When you click the “Buy to Open” button on your option trading platform, from whom are you buying? And does it matter? Well yes, it does matter. It can affect the price you pay for the option, to the degree that it might make the difference between a winning trade and a losing one.
The options market is made up of multiple exchanges. Each exchange hosts many options “market makers.” The market makers are broker/dealers, whose job is to buy options wholesale and sell them at retail. These dealers are always present in the market.
The market makers’ computer systems make sure that they have a bid price and an offered price in the market at all times for all the options they deal in. This is true whether any trades have taken place in each option or not.
Their presence explains why the option chain for each stock is fully populated. All the market makers are constantly transmitting their bid and ask prices to their exchanges.
The exchanges co-operate in a committee called the Option Price Reporting Authority (OPRA), which aggregates all the data and feeds it out to the public through data vendors. What we see on our option chains is the result of this aggregation and dissemination from OPRA.
This includes bids and offers from all of the option market makers, as well as from all other traders, including you. We see just one number as the “Bid” for the option and another for the “Ask.” But these are just the best (highest) bid and the best (lowest) ask price available among the many bids and asks from all the players.
That is what happens with options that are widely traded. Below is an illustration:
Above is the option chain for the exchange-traded fund QQQ. This is one of the most actively traded assets in existence, and its options likewise have a great deal of activity.
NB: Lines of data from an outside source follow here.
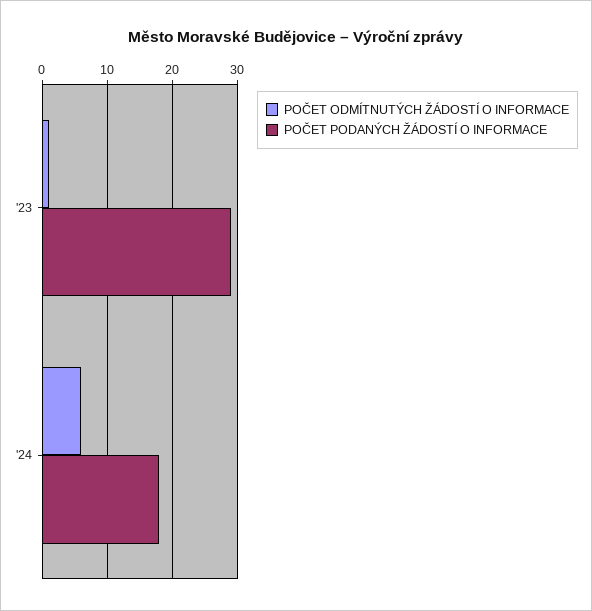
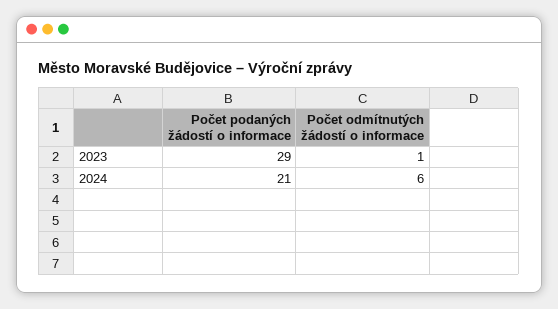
  {
    "POČET ODMÍTNUTÝCH ŽÁDOSTÍ O INFORMACE": {
      "'23": 1,
      "'24": 6
    },
    "POČET PODANÝCH ŽÁDOSTÍ O INFORMACE": {
      "'23": 29,
-     "'24": 18
+     "'24": 21
    }
  }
Notice the columns labeled “Volume” and “Open Interest.” The quantities there are in the thousands or tens of thousands. Volume is the number of option contracts that have traded today. Open Interest is the total number of contracts in existence for the given strike price. The fact that these numbers are very large indicates a great deal of activity, presumably by many different traders. This explains the narrow spreads.
So for the QQQ, the answer to the question, “Who is on the other side of your trade?” could very well be – “another trader.”
Now contrast this with a different ETF at around the same price:
Above is the option chain for the Pharmaceuticals ETF, whose symbol is XPH. It is trading at $95.60, about the same price as QQQ. But look at the bid-ask spread on the options. The $96 calls are Bid at $1.10, while the Ask is $1.55. Instead of one cent, that spread is $1.55 – $1.10 = $.45. This is a humongous 41% of the bid price.
We can see above that in stark contrast to QQQ, this ETF has very low numbers for Volume and Open Interest. The annual traders’ convention for these options could be held in a broom closet. With so few people participating, in most cases we would be dealing with the market makers, and there might be very few even of them.
So on this asset, the answer to the question, “Who is on the other side of your trade?” is almost certainly “a market maker.”
So to put it in a nutshell:
Stick to assets whose options have a large amount of volume and open interest. Don’t be the pigeon in the only game in town.